Dit is het bijzondere strafrecht. Dit zijn wetten in formele zin, maar ook in APV’s kunnen er allerlei
gedragingen strafbaar worden gesteld die in de gemeente niet toegelaten zijn. Ook internationaal
recht kan gedragingen strafbaar stellen in de Nederlandse rechtsorde door de EU, EHRM en HvJ,
bijvoorbeeld terrorisme en cybercrime. Deze regels zijn supranationaalrechtelijk van aard: de
lidstaten moeten zich hieraan houden.
Het legaliteitsbeginsel (art. 1 Sr) betekent dat zonder een geschreven strafbepaling nooit
strafbaarheid kan bestaan. De rechter moet dan ook aantonen welke gedraging hij heeft gepleegd
dat strafbaar is volgens de wet. Wel is belangrijk is art. 16 GW waarin staat dat een gedrag pas
strafbaar is als het ten tijde van het begaan van het feit in de wet strafbaar gesteld is. Dit is het
verbod van terugwerkende kracht.
De gedragingen die strafbaar zijn moeten dan ook voldoende duidelijk zijn om rechtsonzekerheid te
voorkomen. Toch is dit niet altijd mogelijk omdat de wetgever niet alle gedragingen kan vastleggen
die bijvoorbeeld ‘de eerbaarheid schenden’. Hiervoor is interpretatie van wetstermen nodig. De
belangrijkste interpretatiemethoden zijn:
· Wetshistorische interpretatie --> totstandkomingsgeschiedenis van de bepaling in kwestie
· Grammaticale interpretatie --> taalkundige betekenis van de woorden
· Systematische interpretatie --> systematiek in de wet
· Teleologische interpretatie --> het doel van de wet(gever)

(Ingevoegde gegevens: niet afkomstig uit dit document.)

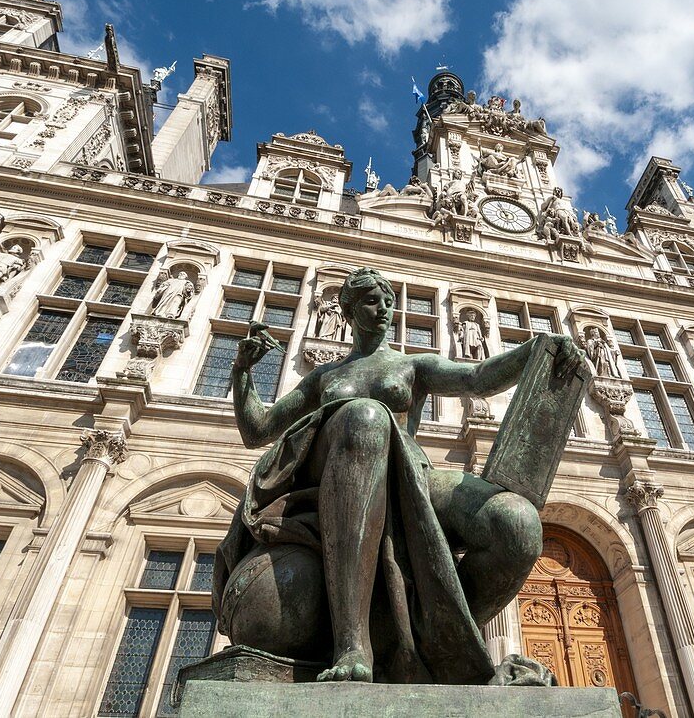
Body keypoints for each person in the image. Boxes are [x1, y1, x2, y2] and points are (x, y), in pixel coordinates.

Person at [214, 267, 583, 685]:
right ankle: (353, 644)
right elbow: (257, 430)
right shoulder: (325, 377)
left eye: (389, 301)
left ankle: (438, 640)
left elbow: (477, 379)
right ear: (349, 311)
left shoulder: (412, 366)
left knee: (516, 525)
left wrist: (534, 349)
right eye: (373, 301)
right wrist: (242, 373)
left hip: (412, 471)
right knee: (364, 416)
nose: (385, 309)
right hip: (337, 479)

Het rechtsgebied van een rechtbank heet het arrondissement. Het Gerechtshof heeft en
rechtsgebied die ook een aantal arrondissement bevatten, deze heet een ressort.
De rechtbank kent enkelvoudige en meervoudige kamers. De meervoudige kamers bestaan uit drie
rechters, waarvan één de voorzitter is. Zij oordelen over ingewikkelde en ernstige strafzaken. De
enkelvoudige rechtbanken zijn bijvoorbeeld: de kantonrechter (oordeelt over de meeste
overtredingen art. 382 Sv) of de politierechter (eenvoudige misdrijven art. 368 Sv). De officier van
justitie bepaalt aan welke kamer hij de zaak zal voorleggen. Ook bij het Gerechtshof en de Hoge
Raad zijn en enkelvoudige en meervoudige kamers ingesteld. Bij de gerechten heten de rechters
raadsheren en bij de Hoge Raad werken naast raadsheren ook advocaten-generaal. Zij adviseren aan
de Hoge Raad (geen lid meer van OM) en worden ook wel conclusies genoemd. Het hoofd van de
advocaten-generaal bij de Hoge Raad wordt de procureur-generaal genoemd. Er werken ook
rechters die slechts deelnemen aan het onderzoek dat aan de zitting voorafgaat. Deze heten rechter-
commissaris of raadsheer-commissaris genoemd.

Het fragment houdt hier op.